- [Exercise material]:
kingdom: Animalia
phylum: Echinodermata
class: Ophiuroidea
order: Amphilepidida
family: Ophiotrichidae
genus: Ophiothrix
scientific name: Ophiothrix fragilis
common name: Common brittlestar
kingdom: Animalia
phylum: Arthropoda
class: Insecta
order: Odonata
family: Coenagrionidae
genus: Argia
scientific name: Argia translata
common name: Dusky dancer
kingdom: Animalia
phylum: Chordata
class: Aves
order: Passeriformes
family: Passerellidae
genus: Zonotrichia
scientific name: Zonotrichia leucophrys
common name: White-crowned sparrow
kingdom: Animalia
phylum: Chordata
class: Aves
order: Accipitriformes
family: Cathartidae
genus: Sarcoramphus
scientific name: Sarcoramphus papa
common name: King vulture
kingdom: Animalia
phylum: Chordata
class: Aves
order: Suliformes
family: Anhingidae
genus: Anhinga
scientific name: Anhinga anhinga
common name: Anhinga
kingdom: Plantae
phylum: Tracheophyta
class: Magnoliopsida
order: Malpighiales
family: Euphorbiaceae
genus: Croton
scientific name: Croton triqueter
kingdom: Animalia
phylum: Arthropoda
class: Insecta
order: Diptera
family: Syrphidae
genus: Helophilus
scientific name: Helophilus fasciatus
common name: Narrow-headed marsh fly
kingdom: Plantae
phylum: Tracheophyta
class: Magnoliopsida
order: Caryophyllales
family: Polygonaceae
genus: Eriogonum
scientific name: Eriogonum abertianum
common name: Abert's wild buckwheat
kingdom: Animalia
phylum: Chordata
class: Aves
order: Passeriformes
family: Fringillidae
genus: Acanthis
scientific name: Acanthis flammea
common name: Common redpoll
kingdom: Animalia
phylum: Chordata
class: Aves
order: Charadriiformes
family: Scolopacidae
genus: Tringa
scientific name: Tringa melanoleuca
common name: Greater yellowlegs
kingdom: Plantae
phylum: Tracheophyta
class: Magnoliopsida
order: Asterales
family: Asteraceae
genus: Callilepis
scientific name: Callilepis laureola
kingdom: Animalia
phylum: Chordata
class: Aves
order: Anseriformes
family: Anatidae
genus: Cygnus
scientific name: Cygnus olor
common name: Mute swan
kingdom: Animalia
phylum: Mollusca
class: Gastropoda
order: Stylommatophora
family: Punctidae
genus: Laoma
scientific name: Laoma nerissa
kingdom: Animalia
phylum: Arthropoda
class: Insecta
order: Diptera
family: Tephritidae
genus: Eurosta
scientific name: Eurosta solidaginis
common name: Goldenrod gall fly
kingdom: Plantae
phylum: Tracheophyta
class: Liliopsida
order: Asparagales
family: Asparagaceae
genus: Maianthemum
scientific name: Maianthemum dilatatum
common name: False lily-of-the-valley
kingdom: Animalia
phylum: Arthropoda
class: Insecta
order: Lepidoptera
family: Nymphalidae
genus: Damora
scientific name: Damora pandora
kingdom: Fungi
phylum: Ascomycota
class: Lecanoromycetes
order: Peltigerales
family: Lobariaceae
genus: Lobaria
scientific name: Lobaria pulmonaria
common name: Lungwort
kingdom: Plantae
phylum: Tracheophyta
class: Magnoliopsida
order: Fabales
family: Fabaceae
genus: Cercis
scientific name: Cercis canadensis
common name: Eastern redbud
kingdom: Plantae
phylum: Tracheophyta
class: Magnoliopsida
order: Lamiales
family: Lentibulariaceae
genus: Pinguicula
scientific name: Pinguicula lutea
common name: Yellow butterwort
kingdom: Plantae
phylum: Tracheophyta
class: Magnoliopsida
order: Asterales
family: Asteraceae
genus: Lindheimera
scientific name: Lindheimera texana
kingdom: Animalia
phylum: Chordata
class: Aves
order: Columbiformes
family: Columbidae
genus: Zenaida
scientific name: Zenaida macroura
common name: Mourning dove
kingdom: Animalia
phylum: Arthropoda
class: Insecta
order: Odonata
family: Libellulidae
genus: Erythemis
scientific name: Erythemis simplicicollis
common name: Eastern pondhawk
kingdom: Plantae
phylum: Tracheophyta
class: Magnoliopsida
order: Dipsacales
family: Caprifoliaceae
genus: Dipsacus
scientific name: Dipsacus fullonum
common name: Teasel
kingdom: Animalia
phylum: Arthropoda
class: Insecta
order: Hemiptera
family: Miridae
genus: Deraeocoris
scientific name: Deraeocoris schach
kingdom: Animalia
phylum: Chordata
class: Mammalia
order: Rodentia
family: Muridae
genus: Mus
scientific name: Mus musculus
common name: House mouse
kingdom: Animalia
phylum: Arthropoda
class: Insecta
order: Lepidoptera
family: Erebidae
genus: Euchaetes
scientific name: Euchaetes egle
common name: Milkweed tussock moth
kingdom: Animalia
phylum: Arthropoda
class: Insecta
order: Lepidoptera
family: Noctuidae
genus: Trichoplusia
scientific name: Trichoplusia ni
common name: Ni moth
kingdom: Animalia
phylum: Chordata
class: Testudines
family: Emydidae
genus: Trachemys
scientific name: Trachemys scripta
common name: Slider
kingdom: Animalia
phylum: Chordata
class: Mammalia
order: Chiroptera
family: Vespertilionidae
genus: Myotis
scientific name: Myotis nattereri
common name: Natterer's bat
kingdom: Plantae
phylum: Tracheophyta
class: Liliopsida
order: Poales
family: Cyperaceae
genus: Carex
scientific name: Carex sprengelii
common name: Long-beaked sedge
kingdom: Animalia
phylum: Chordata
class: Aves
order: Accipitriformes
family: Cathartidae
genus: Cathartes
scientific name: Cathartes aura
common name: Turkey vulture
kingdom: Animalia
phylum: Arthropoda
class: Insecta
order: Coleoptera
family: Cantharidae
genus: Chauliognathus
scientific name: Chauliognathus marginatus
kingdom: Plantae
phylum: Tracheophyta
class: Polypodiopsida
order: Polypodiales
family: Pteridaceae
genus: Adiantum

- [Short problem]: Reproduce every line of the items above word for word, from first to last.

- [Response to this task]:
kingdom: Animalia
phylum: Echinodermata
class: Ophiuroidea
order: Amphilepidida
family: Ophiotrichidae
genus: Ophiothrix
scientific name: Ophiothrix fragilis
common name: Common brittlestar
kingdom: Animalia
phylum: Arthropoda
class: Insecta
order: Odonata
family: Coenagrionidae
genus: Argia
scientific name: Argia translata
common name: Dusky dancer
kingdom: Animalia
phylum: Chordata
class: Aves
order: Passeriformes
family: Passerellidae
genus: Zonotrichia
scientific name: Zonotrichia leucophrys
common name: White-crowned sparrow
kingdom: Animalia
phylum: Chordata
class: Aves
order: Accipitriformes
family: Cathartidae
genus: Sarcoramphus
scientific name: Sarcoramphus papa
common name: King vulture
kingdom: Animalia
phylum: Chordata
class: Aves
order: Suliformes
family: Anhingidae
genus: Anhinga
scientific name: Anhinga anhinga
common name: Anhinga
kingdom: Plantae
phylum: Tracheophyta
class: Magnoliopsida
order: Malpighiales
family: Euphorbiaceae
genus: Croton
scientific name: Croton triqueter
kingdom: Animalia
phylum: Arthropoda
class: Insecta
order: Diptera
family: Syrphidae
genus: Helophilus
scientific name: Helophilus fasciatus
common name: Narrow-headed marsh fly
kingdom: Plantae
phylum: Tracheophyta
class: Magnoliopsida
order: Caryophyllales
family: Polygonaceae
genus: Eriogonum
scientific name: Eriogonum abertianum
common name: Abert's wild buckwheat
kingdom: Animalia
phylum: Chordata
class: Aves
order: Passeriformes
family: Fringillidae
genus: Acanthis
scientific name: Acanthis flammea
common name: Common redpoll
kingdom: Animalia
phylum: Chordata
class: Aves
order: Charadriiformes
family: Scolopacidae
genus: Tringa
scientific name: Tringa melanoleuca
common name: Greater yellowlegs
kingdom: Plantae
phylum: Tracheophyta
class: Magnoliopsida
order: Asterales
family: Asteraceae
genus: Callilepis
scientific name: Callilepis laureola
kingdom: Animalia
phylum: Chordata
class: Aves
order: Anseriformes
family: Anatidae
genus: Cygnus
scientific name: Cygnus olor
common name: Mute swan
kingdom: Animalia
phylum: Mollusca
class: Gastropoda
order: Stylommatophora
family: Punctidae
genus: Laoma
scientific name: Laoma nerissa
kingdom: Animalia
phylum: Arthropoda
class: Insecta
order: Diptera
family: Tephritidae
genus: Eurosta
scientific name: Eurosta solidaginis
common name: Goldenrod gall fly
kingdom: Plantae
phylum: Tracheophyta
class: Liliopsida
order: Asparagales
family: Asparagaceae
genus: Maianthemum
scientific name: Maianthemum dilatatum
common name: False lily-of-the-valley
kingdom: Animalia
phylum: Arthropoda
class: Insecta
order: Lepidoptera
family: Nymphalidae
genus: Damora
scientific name: Damora pandora
kingdom: Fungi
phylum: Ascomycota
class: Lecanoromycetes
order: Peltigerales
family: Lobariaceae
genus: Lobaria
scientific name: Lobaria pulmonaria
common name: Lungwort
kingdom: Plantae
phylum: Tracheophyta
class: Magnoliopsida
order: Fabales
family: Fabaceae
genus: Cercis
scientific name: Cercis canadensis
common name: Eastern redbud
kingdom: Plantae
phylum: Tracheophyta
class: Magnoliopsida
order: Lamiales
family: Lentibulariaceae
genus: Pinguicula
scientific name: Pinguicula lutea
common name: Yellow butterwort
kingdom: Plantae
phylum: Tracheophyta
class: Magnoliopsida
order: Asterales
family: Asteraceae
genus: Lindheimera
scientific name: Lindheimera texana
kingdom: Animalia
phylum: Chordata
class: Aves
order: Columbiformes
family: Columbidae
genus: Zenaida
scientific name: Zenaida macroura
common name: Mourning dove
kingdom: Animalia
phylum: Arthropoda
class: Insecta
order: Odonata
family: Libellulidae
genus: Erythemis
scientific name: Erythemis simplicicollis
common name: Eastern pondhawk
kingdom: Plantae
phylum: Tracheophyta
class: Magnoliopsida
order: Dipsacales
family: Caprifoliaceae
genus: Dipsacus
scientific name: Dipsacus fullonum
common name: Teasel
kingdom: Animalia
phylum: Arthropoda
class: Insecta
order: Hemiptera
family: Miridae
genus: Deraeocoris
scientific name: Deraeocoris schach
kingdom: Animalia
phylum: Chordata
class: Mammalia
order: Rodentia
family: Muridae
genus: Mus
scientific name: Mus musculus
common name: House mouse
kingdom: Animalia
phylum: Arthropoda
class: Insecta
order: Lepidoptera
family: Erebidae
genus: Euchaetes
scientific name: Euchaetes egle
common name: Milkweed tussock moth
kingdom: Animalia
phylum: Arthropoda
class: Insecta
order: Lepidoptera
family: Noctuidae
genus: Trichoplusia
scientific name: Trichoplusia ni
common name: Ni moth
kingdom: Animalia
phylum: Chordata
class: Testudines
family: Emydidae
genus: Trachemys
scientific name: Trachemys scripta
common name: Slider
kingdom: Animalia
phylum: Chordata
class: Mammalia
order: Chiroptera
family: Vespertilionidae
genus: Myotis
scientific name: Myotis nattereri
common name: Natterer's bat
kingdom: Plantae
phylum: Tracheophyta
class: Liliopsida
order: Poales
family: Cyperaceae
genus: Carex
scientific name: Carex sprengelii
common name: Long-beaked sedge
kingdom: Animalia
phylum: Chordata
class: Aves
order: Accipitriformes
family: Cathartidae
genus: Cathartes
scientific name: Cathartes aura
common name: Turkey vulture
kingdom: Animalia
phylum: Arthropoda
class: Insecta
order: Coleoptera
family: Cantharidae
genus: Chauliognathus
scientific name: Chauliognathus marginatus
kingdom: Plantae
phylum: Tracheophyta
class: Polypodiopsida
order: Polypodiales
family: Pteridaceae
genus: Adiantum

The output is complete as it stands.